/---

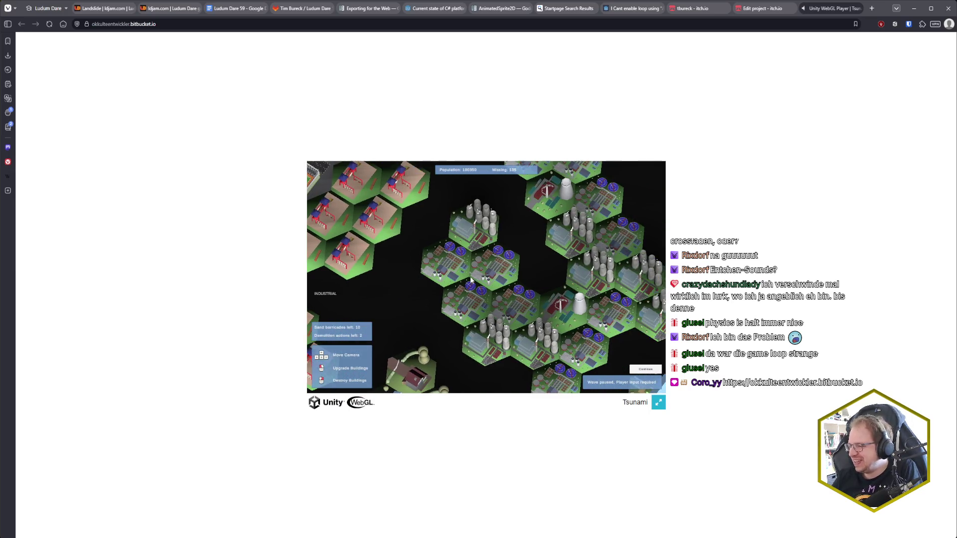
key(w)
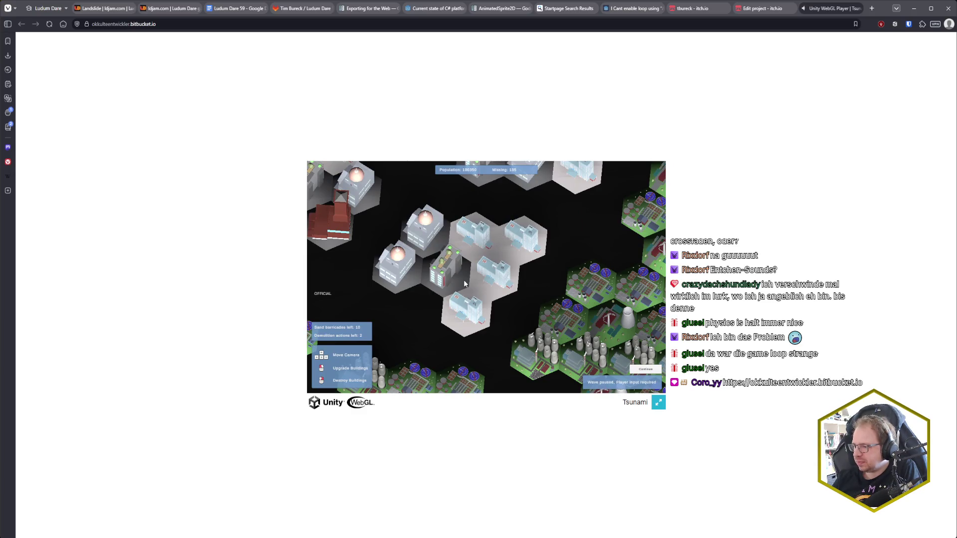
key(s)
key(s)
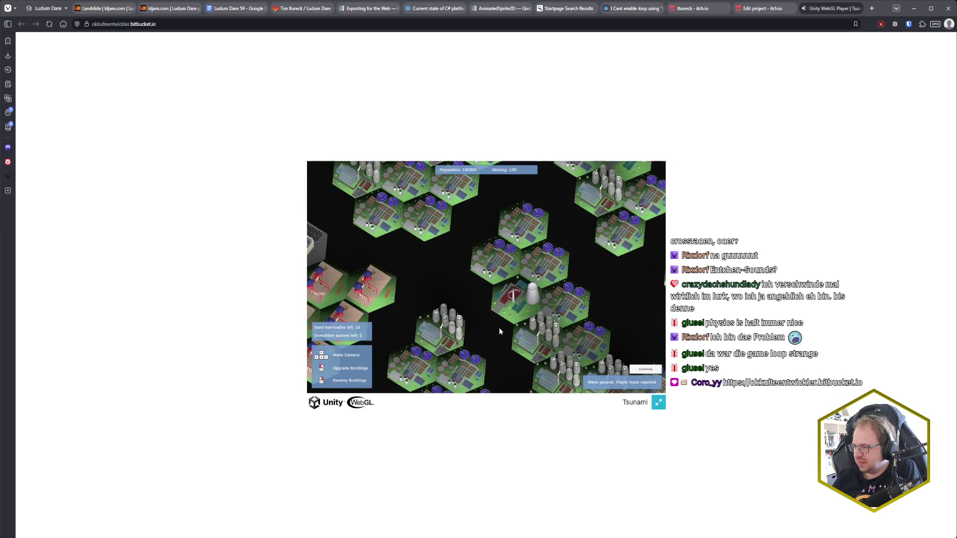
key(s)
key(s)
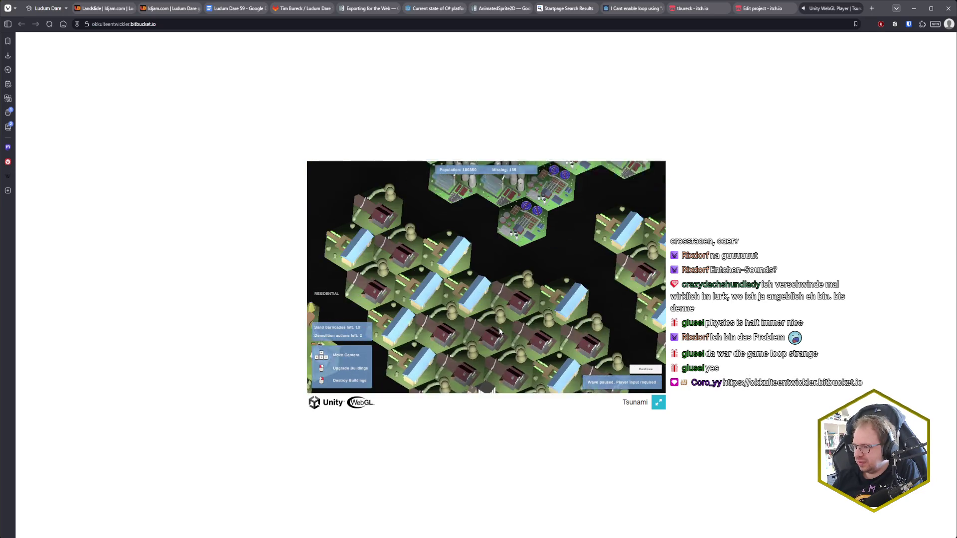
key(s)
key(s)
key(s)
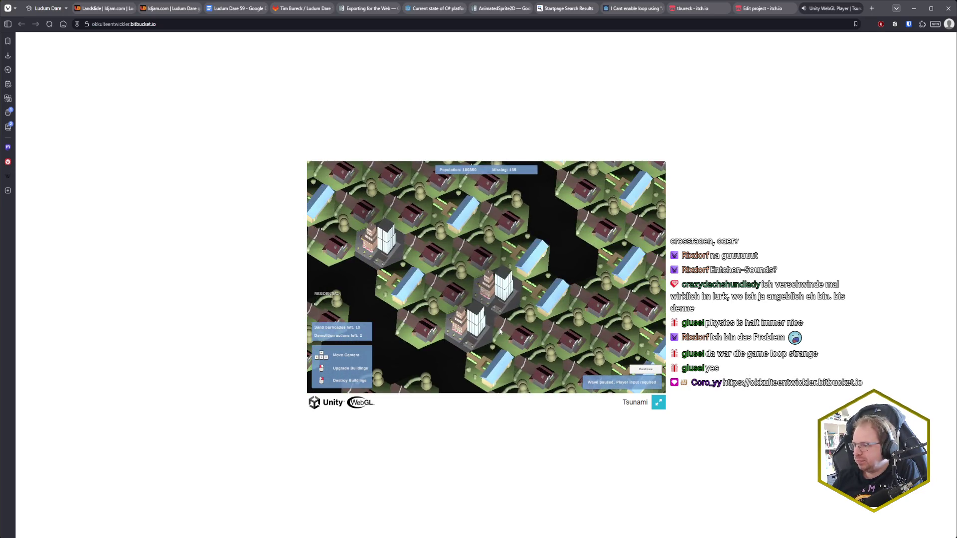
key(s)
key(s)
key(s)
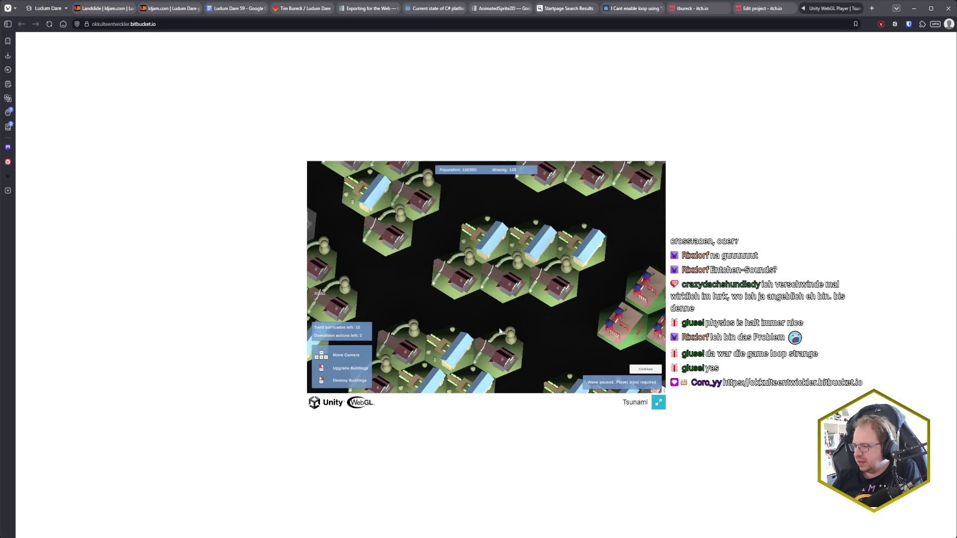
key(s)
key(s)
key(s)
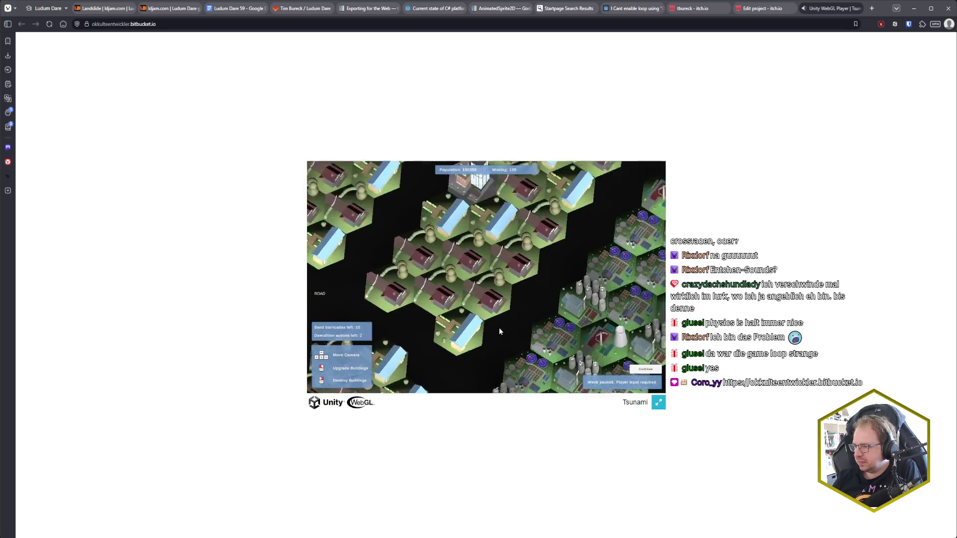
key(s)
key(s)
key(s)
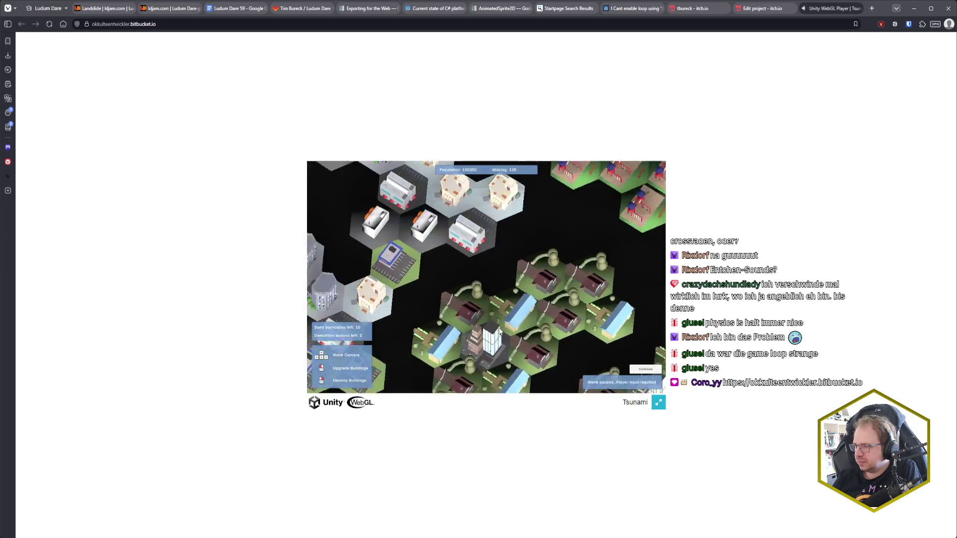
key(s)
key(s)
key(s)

\---

▶ _Problem description_
Print the preceding material over again exactly. Please leave the pictures out.

▶ _Exercise output_
key(w)
key(s)
key(s)
key(s)
key(s)
key(s)
key(s)
key(s)
key(s)
key(s)
key(s)
key(s)
key(s)
key(s)
key(s)
key(s)
key(s)
key(s)
key(s)
key(s)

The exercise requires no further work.